REQUIREMENT —
Take the data below and filter it for lines containing the word "Miller"; show each line found.

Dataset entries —
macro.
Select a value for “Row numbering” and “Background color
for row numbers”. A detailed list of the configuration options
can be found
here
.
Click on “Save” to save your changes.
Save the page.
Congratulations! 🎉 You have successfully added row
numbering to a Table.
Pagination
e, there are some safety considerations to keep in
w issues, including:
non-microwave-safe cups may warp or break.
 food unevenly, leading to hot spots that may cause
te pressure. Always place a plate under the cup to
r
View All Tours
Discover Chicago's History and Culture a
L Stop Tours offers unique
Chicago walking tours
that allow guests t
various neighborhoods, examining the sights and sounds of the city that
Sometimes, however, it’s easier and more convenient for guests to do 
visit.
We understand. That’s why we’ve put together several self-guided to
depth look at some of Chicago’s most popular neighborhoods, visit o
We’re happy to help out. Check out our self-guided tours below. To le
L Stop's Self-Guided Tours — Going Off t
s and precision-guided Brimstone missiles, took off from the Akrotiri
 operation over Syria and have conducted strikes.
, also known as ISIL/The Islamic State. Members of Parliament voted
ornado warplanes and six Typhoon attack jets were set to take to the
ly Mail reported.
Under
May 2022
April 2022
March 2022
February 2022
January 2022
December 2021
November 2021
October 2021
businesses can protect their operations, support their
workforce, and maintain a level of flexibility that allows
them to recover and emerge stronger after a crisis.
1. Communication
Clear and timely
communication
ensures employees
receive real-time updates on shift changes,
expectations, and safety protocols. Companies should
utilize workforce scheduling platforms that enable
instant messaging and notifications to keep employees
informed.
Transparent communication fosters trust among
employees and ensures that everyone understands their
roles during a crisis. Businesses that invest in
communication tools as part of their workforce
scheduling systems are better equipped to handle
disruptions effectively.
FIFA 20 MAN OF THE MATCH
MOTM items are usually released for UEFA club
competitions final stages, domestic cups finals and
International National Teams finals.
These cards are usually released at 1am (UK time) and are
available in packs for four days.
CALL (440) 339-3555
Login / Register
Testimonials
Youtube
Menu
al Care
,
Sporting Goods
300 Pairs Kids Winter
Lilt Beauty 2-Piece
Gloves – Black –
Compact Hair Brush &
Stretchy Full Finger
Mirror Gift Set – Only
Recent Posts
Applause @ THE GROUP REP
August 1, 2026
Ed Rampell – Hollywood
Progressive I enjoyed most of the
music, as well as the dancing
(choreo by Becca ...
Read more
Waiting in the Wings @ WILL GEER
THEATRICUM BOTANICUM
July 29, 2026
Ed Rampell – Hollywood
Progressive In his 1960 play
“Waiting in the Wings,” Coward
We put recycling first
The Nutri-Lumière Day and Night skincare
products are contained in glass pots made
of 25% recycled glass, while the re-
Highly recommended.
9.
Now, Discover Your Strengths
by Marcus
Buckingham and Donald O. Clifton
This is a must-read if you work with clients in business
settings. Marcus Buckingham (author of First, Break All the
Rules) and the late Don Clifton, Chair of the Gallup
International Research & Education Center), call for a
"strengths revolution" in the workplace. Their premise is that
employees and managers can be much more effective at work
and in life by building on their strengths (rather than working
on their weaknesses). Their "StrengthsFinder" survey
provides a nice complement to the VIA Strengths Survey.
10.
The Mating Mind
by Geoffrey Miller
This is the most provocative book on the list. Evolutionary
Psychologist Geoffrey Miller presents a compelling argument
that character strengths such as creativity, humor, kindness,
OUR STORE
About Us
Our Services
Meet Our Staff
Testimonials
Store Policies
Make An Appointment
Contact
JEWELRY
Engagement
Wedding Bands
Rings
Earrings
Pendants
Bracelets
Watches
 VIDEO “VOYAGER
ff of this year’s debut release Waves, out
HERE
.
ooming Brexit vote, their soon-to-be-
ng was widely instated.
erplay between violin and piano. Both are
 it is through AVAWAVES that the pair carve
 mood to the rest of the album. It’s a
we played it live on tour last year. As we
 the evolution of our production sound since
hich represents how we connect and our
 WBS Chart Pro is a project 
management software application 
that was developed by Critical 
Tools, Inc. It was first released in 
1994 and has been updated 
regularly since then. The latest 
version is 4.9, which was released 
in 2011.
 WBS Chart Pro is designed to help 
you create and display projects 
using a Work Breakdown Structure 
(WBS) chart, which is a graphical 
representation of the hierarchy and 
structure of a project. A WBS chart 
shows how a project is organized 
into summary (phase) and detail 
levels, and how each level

ANSWER TO THIS EXERCISE —
by Geoffrey Miller
Psychologist Geoffrey Miller presents a compelling argument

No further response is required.